Bipolar Thoughts

No More Tears

The last time I cried was earlier this summer. I was on the phone with my best friend since childhood talking about his suddenly deceased father. Both the impact of the loss of a monumental figure in my life and the devastation it was wrecking on someone as close to me as my own family was overwhelming.

I have never really been someone who cried a lot, at least from what I remember.

Crying is one of the symptoms of depression that people always ask about; in fact I have to answer a question about the regularity of my crying every time I see my shrink. Crying is very common amongst people who are really depressed or suicidal, which makes sense. That is when I most often feel like I might cry. But I hardly ever go over the edge.
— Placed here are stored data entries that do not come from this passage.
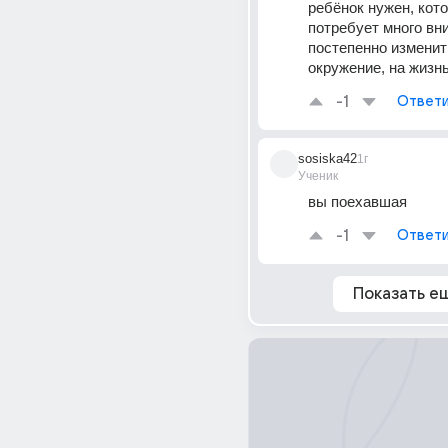
ребёнок нужен, кото
потребует много вни
постепенно изменит 
окружение, на жизнь
-1
Ответи
sosiska42
1г
Ученик
вы поехавшая
-1
Ответи
Показать е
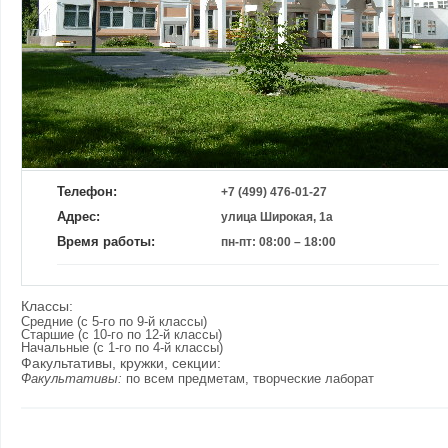
Телефон:
+7 (499) 476-01-27
Адрес:
улица Широкая, 1а
Время работы:
пн-пт: 08:00 – 18:00
Классы:
Средние (с 5-го по 9-й классы)
Старшие (с 10-го по 12-й классы)
Начальные (с 1-го по 4-й классы)
Факультативы, кружки, секции:
Факультативы:
по всем предметам, творческие лаборат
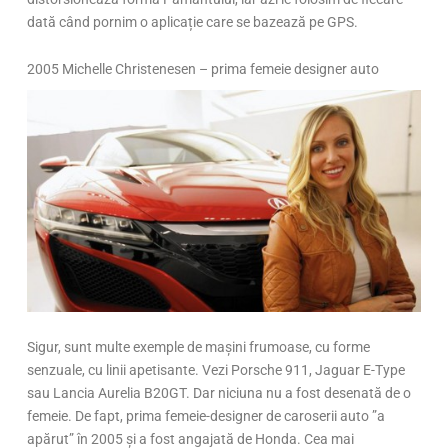
dată când pornim o aplicație care se bazează pe GPS.
2005 Michelle Christenesen – prima femeie designer auto
Sigur, sunt multe exemple de mașini frumoase, cu forme
senzuale, cu linii apetisante. Vezi Porsche 911, Jaguar E-Type
sau Lancia Aurelia B20GT. Dar niciuna nu a fost desenată de o
femeie. De fapt, prima femeie-designer de caroserii auto ”a
apărut” în 2005 și a fost angajată de Honda. Cea mai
And when I do, it is even rarer that I actually roll a tear.

I cannot remember the last time I cried uncontrollably. I cried pretty hard on the night of my bachelor party, before that during a camping trip back in 2007 that I’ve written about before, before that when my mom died.

In a group therapy session there is generally a lot of crying. I imagine during personal therapy there is a good deal of crying. I dunno, I guess I just never get there.

My wife is always surprised by how little death or funerals bother me. At the funeral she told me she didn’t understand how I was acting so happy. I told her I wasn’t acting, I was around a lot of people I loved that I don’t see very often, I was happy.

I don’t know if there is some emotional disconnect there, or if my wiring is screwed up or something. I dunno if it has anything to do with the medication I take. Maybe I just gathered some perspective out of nowhere. I do not have an answer.

But I will say that I do wish it was opposite. I do wish I could cry more. Sometimes I really feel like I have to cry and just can’t. There are no movies or songs that will do it for me (although I do get choked up every year when I hear Straight No Chaser’s version of O’ Holy Night, makes me think about my mom for some reason). I just feel like I have no release, no way to get that energy out.

I always wish that the way I looked on the outside would resemble the way I felt more often. I get to points quite a bit when I feel like I should be a blathering idiot, but there I sit, stone-faced. Sometimes I want my wife to know how badly I hurt when I am lying in bed in the dark. I don’t want to have to tell her.

I am not really sure what purpose crying serves, but I am certain I want more of it in my life.